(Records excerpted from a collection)
════════════════

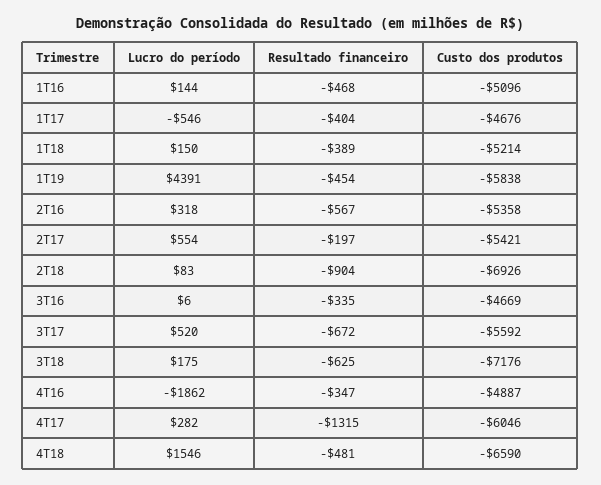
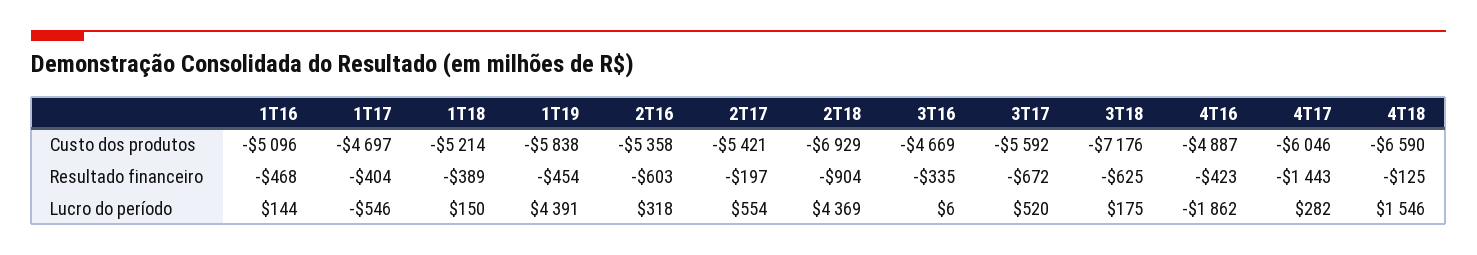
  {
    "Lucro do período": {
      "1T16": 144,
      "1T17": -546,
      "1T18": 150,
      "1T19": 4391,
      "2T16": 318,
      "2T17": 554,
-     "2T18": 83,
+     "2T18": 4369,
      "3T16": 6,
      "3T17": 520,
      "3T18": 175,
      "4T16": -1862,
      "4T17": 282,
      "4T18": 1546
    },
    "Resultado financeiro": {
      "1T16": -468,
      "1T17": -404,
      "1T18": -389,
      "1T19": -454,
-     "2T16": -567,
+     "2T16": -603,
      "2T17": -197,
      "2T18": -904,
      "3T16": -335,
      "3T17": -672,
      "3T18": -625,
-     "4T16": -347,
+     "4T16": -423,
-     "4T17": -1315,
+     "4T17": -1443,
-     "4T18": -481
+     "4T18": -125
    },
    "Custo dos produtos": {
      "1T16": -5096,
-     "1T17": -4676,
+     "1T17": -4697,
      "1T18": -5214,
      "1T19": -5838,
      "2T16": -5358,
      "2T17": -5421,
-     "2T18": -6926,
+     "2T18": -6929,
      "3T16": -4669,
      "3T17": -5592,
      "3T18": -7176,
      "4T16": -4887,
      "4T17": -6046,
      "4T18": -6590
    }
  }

════════════════

EXERCISE AIM:
Reproduce the entries above exactly. Do not include the images.

ANSWER SECTION:
  {
    "Lucro do período": {
      "1T16": 144,
      "1T17": -546,
      "1T18": 150,
      "1T19": 4391,
      "2T16": 318,
      "2T17": 554,
-     "2T18": 83,
+     "2T18": 4369,
      "3T16": 6,
      "3T17": 520,
      "3T18": 175,
      "4T16": -1862,
      "4T17": 282,
      "4T18": 1546
    },
    "Resultado financeiro": {
      "1T16": -468,
      "1T17": -404,
      "1T18": -389,
      "1T19": -454,
-     "2T16": -567,
+     "2T16": -603,
      "2T17": -197,
      "2T18": -904,
      "3T16": -335,
      "3T17": -672,
      "3T18": -625,
-     "4T16": -347,
+     "4T16": -423,
-     "4T17": -1315,
+     "4T17": -1443,
-     "4T18": -481
+     "4T18": -125
    },
    "Custo dos produtos": {
      "1T16": -5096,
-     "1T17": -4676,
+     "1T17": -4697,
      "1T18": -5214,
      "1T19": -5838,
      "2T16": -5358,
      "2T17": -5421,
-     "2T18": -6926,
+     "2T18": -6929,
      "3T16": -4669,
      "3T17": -5592,
      "3T18": -7176,
      "4T16": -4887,
      "4T17": -6046,
      "4T18": -6590
    }
  }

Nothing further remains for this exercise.